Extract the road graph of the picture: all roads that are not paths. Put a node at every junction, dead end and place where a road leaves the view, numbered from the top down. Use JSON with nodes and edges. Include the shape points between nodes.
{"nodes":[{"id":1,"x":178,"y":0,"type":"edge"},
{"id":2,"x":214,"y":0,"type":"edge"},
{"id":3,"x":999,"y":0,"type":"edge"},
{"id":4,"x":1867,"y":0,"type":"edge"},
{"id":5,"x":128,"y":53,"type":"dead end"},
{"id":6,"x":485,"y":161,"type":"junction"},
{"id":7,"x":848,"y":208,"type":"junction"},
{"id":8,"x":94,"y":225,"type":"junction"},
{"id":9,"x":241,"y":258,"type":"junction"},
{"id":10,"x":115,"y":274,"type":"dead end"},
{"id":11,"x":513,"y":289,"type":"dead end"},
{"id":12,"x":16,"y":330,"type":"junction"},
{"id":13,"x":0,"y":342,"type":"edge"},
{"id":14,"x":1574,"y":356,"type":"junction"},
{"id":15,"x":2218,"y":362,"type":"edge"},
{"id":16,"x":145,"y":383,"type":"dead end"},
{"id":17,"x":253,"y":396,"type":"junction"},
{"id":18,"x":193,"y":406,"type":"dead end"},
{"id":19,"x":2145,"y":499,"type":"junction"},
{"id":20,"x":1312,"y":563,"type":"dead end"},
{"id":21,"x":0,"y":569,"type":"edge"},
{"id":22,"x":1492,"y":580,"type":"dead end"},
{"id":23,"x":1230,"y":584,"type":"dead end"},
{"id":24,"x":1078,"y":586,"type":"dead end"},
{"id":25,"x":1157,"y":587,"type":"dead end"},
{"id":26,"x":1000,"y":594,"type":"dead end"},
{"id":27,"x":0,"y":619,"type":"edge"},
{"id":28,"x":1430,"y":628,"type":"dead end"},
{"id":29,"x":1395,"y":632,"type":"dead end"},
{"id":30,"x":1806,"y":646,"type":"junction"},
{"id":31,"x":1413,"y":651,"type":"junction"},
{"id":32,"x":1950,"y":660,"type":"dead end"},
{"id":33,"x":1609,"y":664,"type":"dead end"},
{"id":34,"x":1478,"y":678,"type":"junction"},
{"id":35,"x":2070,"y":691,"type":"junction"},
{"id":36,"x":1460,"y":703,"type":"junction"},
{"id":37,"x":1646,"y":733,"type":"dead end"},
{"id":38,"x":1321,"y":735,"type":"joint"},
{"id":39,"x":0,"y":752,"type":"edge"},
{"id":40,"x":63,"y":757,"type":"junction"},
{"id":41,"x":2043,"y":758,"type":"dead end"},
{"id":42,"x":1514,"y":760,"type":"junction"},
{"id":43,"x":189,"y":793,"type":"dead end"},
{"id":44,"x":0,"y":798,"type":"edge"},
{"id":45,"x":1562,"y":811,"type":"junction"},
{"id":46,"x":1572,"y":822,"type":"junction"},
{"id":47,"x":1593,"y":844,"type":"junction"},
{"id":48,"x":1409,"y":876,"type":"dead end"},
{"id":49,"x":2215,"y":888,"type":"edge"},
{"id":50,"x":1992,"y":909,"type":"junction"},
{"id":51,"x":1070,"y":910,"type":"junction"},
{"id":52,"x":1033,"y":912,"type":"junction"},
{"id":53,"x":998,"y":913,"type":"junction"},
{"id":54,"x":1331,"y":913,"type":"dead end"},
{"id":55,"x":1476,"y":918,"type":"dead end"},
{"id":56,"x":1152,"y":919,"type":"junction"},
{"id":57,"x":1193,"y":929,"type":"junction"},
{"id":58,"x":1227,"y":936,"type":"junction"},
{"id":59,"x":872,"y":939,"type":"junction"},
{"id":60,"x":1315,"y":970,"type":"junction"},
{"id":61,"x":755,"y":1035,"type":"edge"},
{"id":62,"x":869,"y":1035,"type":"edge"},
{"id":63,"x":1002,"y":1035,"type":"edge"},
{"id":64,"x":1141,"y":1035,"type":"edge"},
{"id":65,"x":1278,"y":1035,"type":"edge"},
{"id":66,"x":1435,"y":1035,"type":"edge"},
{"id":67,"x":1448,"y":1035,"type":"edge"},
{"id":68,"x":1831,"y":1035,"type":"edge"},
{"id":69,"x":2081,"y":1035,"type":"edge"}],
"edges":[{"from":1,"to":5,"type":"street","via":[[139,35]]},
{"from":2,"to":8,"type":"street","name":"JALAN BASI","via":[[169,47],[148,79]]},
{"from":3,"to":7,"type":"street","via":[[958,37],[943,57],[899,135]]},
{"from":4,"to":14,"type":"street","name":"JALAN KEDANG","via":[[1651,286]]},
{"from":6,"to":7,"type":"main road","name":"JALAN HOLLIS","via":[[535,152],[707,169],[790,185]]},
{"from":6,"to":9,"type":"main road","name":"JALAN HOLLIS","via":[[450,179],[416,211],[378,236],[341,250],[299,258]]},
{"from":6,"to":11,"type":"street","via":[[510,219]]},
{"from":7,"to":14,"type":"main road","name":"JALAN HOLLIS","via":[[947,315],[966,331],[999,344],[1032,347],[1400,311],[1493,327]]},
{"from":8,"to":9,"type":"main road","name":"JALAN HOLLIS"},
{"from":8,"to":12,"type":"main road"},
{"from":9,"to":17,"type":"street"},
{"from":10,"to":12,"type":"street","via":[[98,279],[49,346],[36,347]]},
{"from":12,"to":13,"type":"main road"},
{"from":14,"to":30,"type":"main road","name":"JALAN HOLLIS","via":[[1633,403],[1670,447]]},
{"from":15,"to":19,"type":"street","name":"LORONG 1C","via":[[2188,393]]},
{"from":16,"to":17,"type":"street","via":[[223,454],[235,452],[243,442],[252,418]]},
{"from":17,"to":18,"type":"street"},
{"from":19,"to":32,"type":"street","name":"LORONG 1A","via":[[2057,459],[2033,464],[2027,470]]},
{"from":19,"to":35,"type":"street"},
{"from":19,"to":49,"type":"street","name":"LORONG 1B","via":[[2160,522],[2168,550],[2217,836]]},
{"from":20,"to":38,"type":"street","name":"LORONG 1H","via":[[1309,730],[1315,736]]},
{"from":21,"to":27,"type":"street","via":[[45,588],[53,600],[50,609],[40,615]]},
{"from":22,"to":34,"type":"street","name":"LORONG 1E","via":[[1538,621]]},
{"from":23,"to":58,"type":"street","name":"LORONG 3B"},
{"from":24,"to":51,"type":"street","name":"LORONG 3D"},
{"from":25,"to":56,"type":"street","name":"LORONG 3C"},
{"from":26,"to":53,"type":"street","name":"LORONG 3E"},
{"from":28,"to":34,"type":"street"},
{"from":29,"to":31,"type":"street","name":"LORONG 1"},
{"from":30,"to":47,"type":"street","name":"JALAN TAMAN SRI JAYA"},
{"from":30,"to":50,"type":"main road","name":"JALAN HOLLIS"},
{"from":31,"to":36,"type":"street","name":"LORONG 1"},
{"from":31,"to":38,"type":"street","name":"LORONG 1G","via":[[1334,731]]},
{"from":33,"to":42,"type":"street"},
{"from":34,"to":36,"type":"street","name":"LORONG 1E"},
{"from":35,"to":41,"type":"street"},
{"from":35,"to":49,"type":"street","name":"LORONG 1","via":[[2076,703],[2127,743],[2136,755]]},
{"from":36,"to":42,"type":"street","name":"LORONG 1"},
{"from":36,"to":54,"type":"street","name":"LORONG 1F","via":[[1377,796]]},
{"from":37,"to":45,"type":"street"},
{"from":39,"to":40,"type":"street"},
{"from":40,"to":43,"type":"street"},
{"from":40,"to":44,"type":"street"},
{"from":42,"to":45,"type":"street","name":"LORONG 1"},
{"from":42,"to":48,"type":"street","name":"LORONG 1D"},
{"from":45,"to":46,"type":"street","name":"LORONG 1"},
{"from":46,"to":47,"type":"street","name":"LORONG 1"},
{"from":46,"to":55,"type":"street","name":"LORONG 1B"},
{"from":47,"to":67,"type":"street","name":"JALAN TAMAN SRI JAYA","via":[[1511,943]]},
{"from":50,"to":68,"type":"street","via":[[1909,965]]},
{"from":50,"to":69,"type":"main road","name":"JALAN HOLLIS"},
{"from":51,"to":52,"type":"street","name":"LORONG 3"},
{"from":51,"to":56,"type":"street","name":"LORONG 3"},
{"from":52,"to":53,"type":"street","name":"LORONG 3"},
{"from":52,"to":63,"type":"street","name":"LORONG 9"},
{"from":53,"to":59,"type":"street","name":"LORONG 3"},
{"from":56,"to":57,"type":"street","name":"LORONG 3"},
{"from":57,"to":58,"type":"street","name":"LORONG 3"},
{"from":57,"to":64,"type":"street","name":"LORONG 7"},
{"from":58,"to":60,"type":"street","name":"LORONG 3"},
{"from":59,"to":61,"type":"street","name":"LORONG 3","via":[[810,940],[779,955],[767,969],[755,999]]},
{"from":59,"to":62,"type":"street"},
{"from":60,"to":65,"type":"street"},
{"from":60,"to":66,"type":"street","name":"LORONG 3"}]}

—————

# Problem details
For the word "nodes", work out how many lines of the entries contain it, and state the number alone.

# Reply
2